Au hasard, ce portrait express des algèbres de quaternions, qui résume fort justement la duplicité — au sens premier du mot — de ces structures :
« Une algèbre de quaternions n'est pas toujours un corps, même si on ne considère que le cas non dégénéré. Le théorème I-5 précisera la structure des algèbres de quaternions non dégénérés. »
Bien vu. C'est dit en trois lignes.
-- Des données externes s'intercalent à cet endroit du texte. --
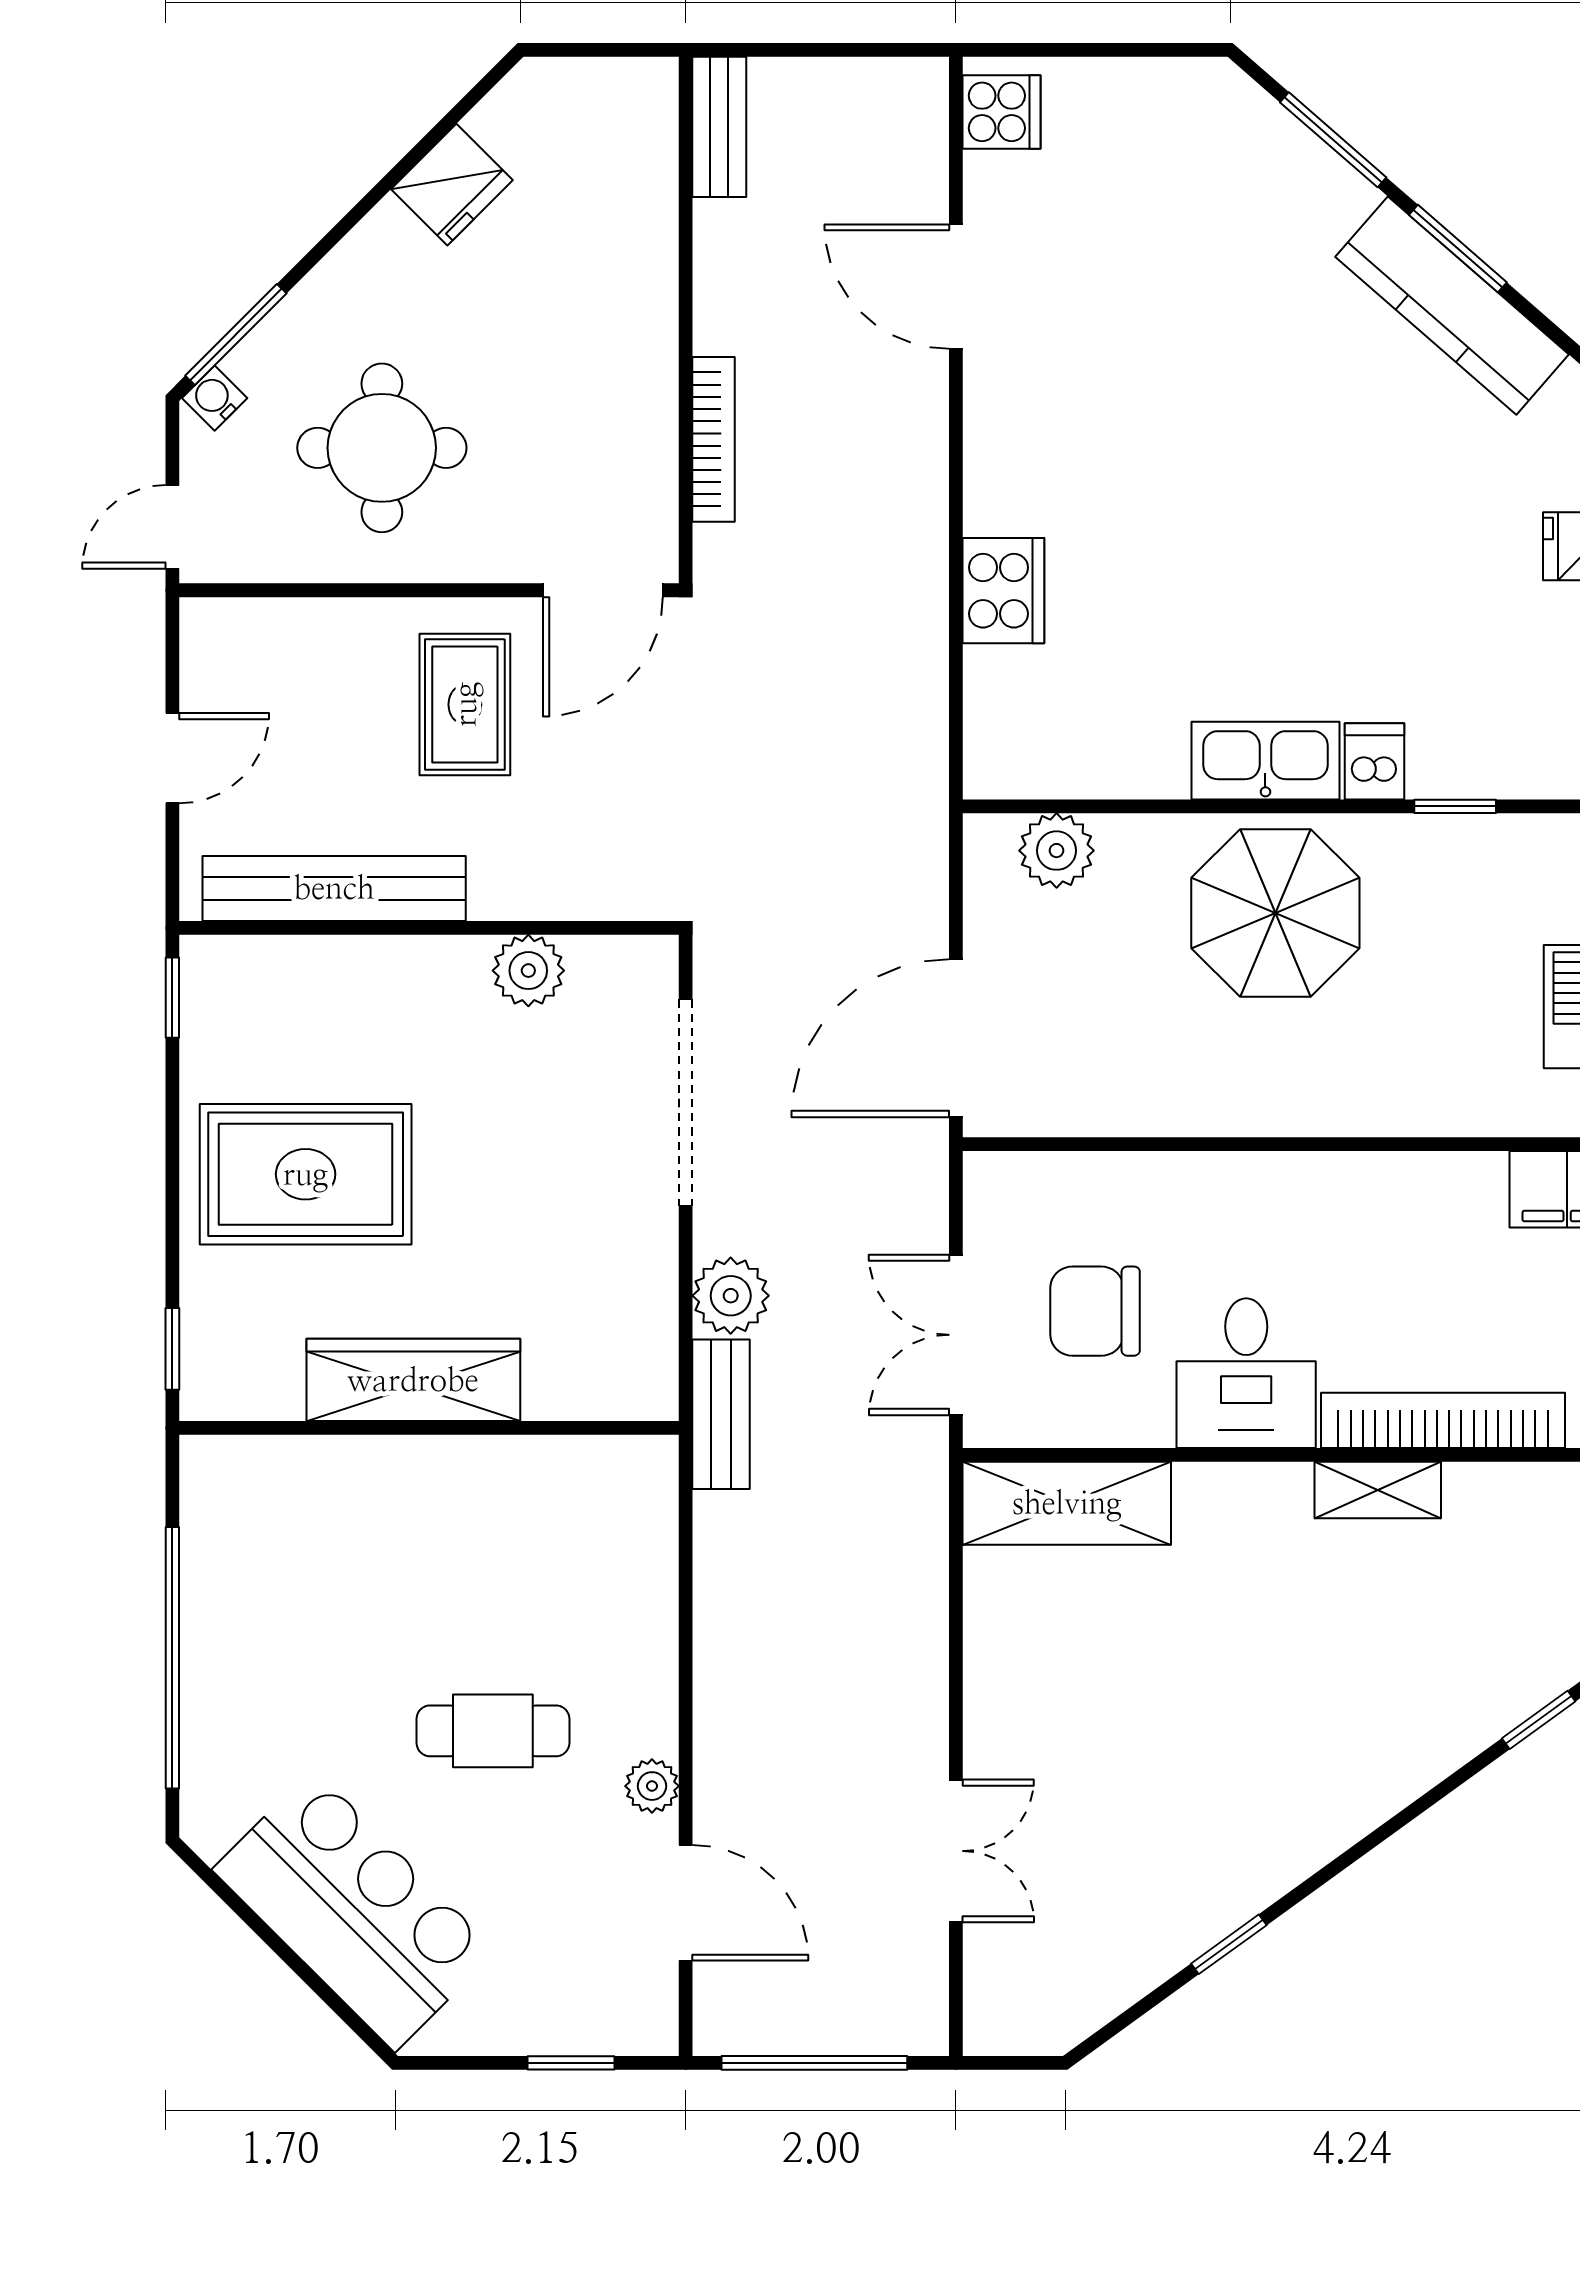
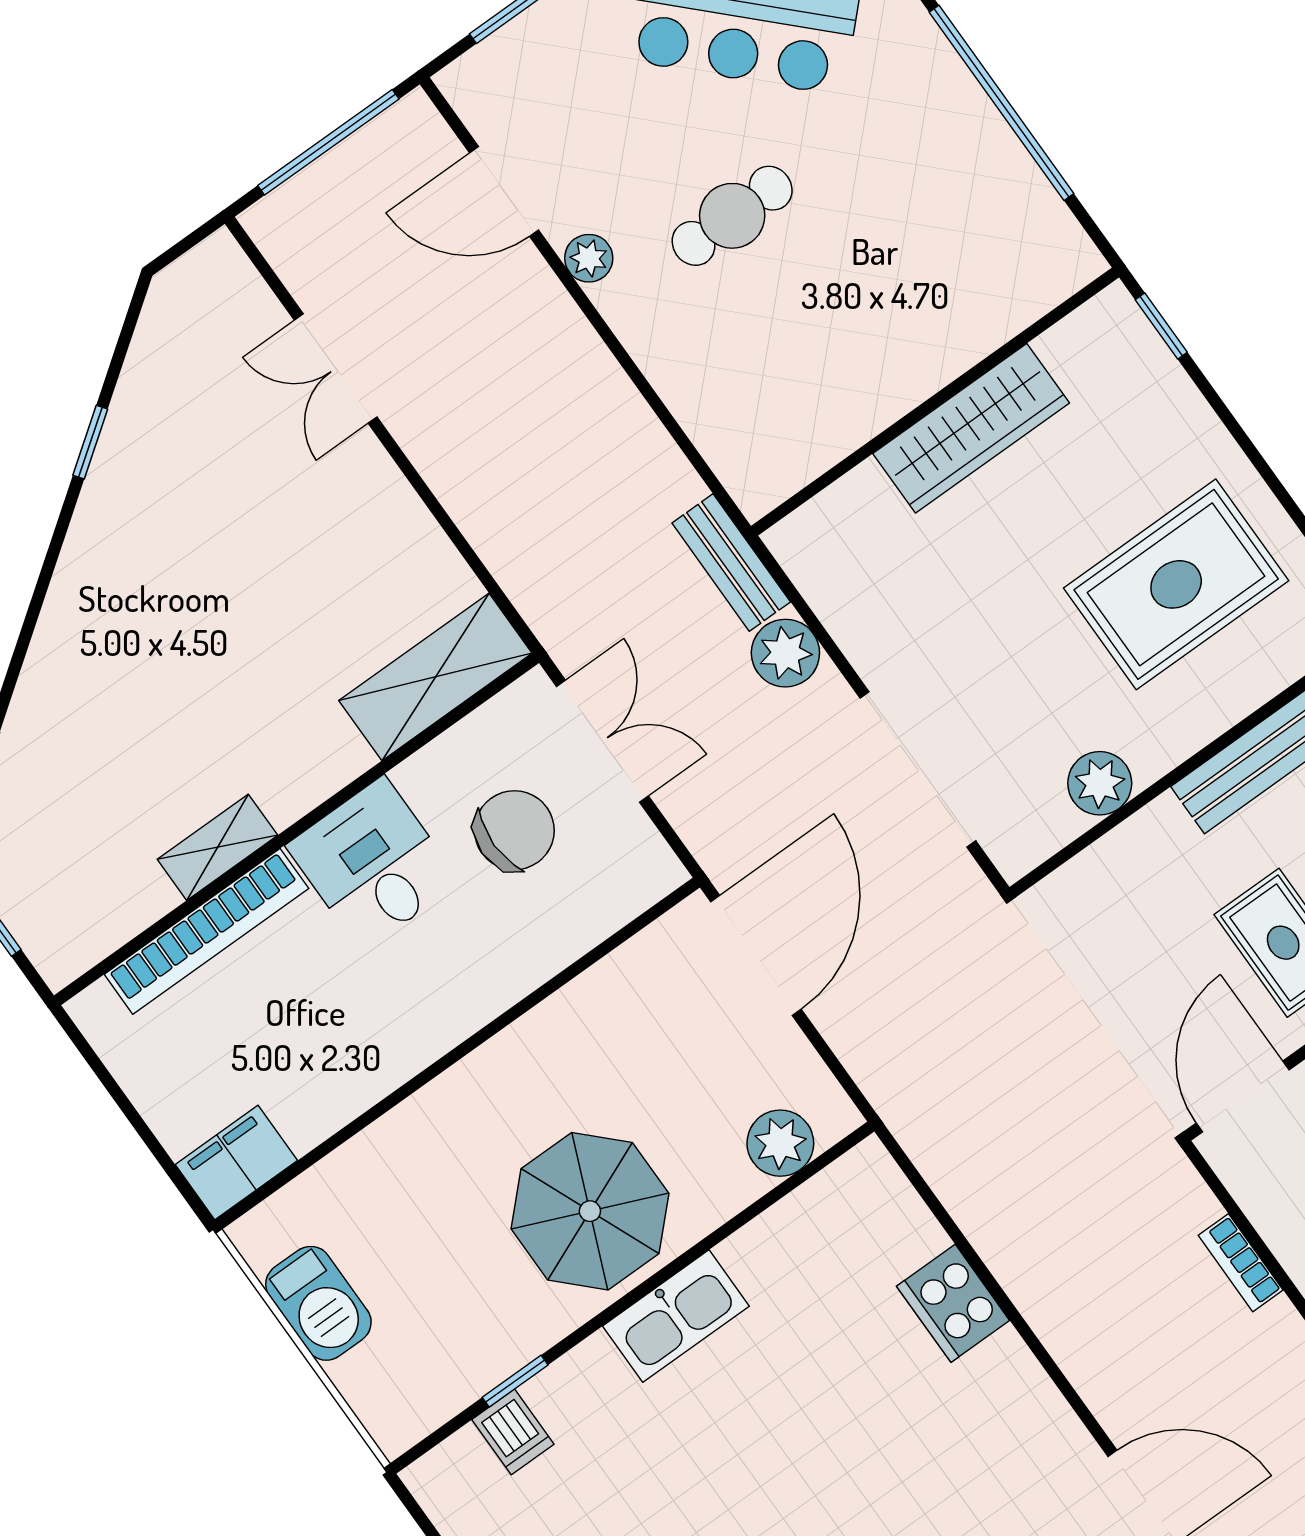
bookcase: (714, 439) -> (1241, 1263), width x0.64
dishwasher: (1374, 761) -> (513, 1432), moved
rug: (306, 1174) -> (1176, 584), moved

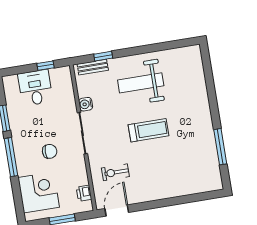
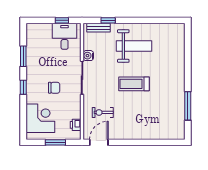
weight bench: (141, 83) -> (134, 46), turned 180
desk: (35, 88) -> (65, 36), moved
treadmill: (149, 130) -> (134, 84), turned 180
window: (11, 157) -> (23, 87), width x0.46

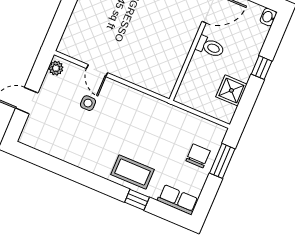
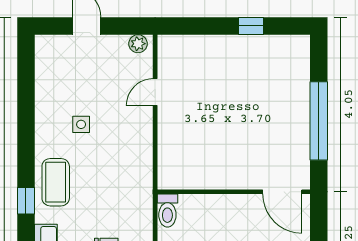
toilet: (210, 47) -> (167, 211), moved
side table: (88, 103) -> (81, 124), moved

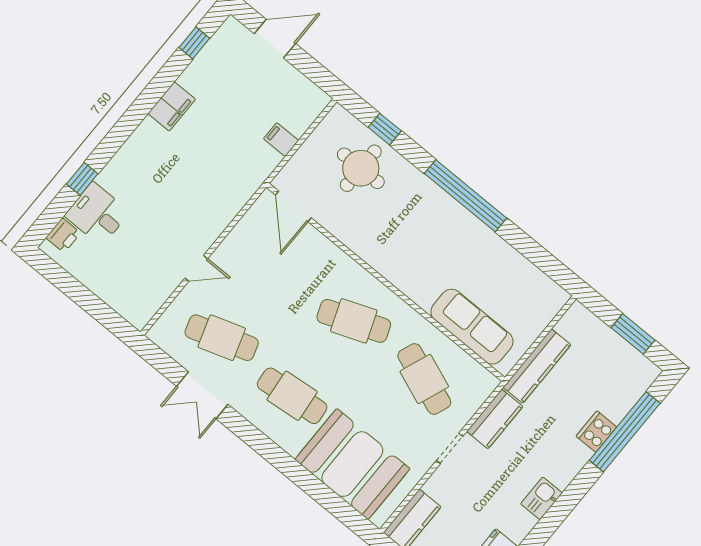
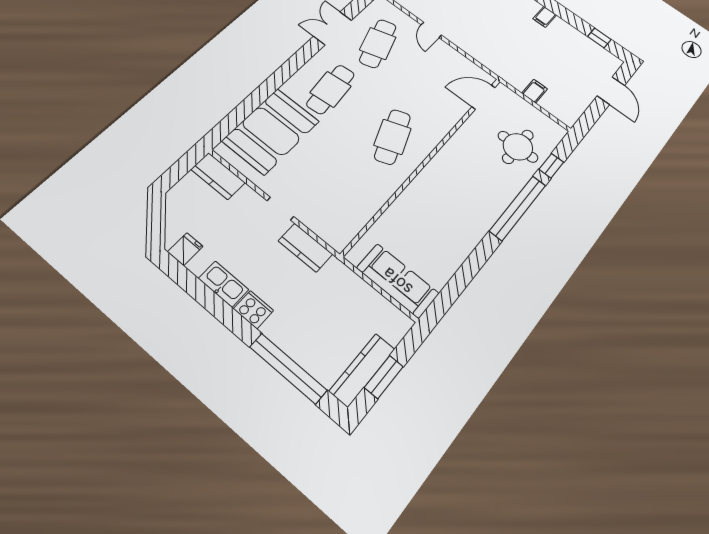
filing cabinet: (172, 106) -> (545, 17), width x0.50
window: (466, 196) -> (518, 208), moved
sofa: (472, 327) -> (398, 281), moved, turned -90
kitchen counter: (537, 366) -> (362, 370), moved, turned 90
cafe table: (424, 379) -> (343, 190), removed
cooker: (596, 432) -> (253, 310), moved
kitchen sink: (541, 498) -> (224, 284), width x1.38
Les algèbres de quaternions sont des objets mathématiques qu'on admire — admirer « se dit aussi de la surprise que cause ce qui paraît extrême, excessif dans son genre » selon l'Académie —, mais qui ne suscitent guère de sympathie.
André Blanchard est, au contraire, de ceux qu'on aurait aimé connaître, pour ses « révoltes logiques », ses vacheries, ses faiblesses, sa pudeur ou sa mélancolie... Pour son humanité. Simplement.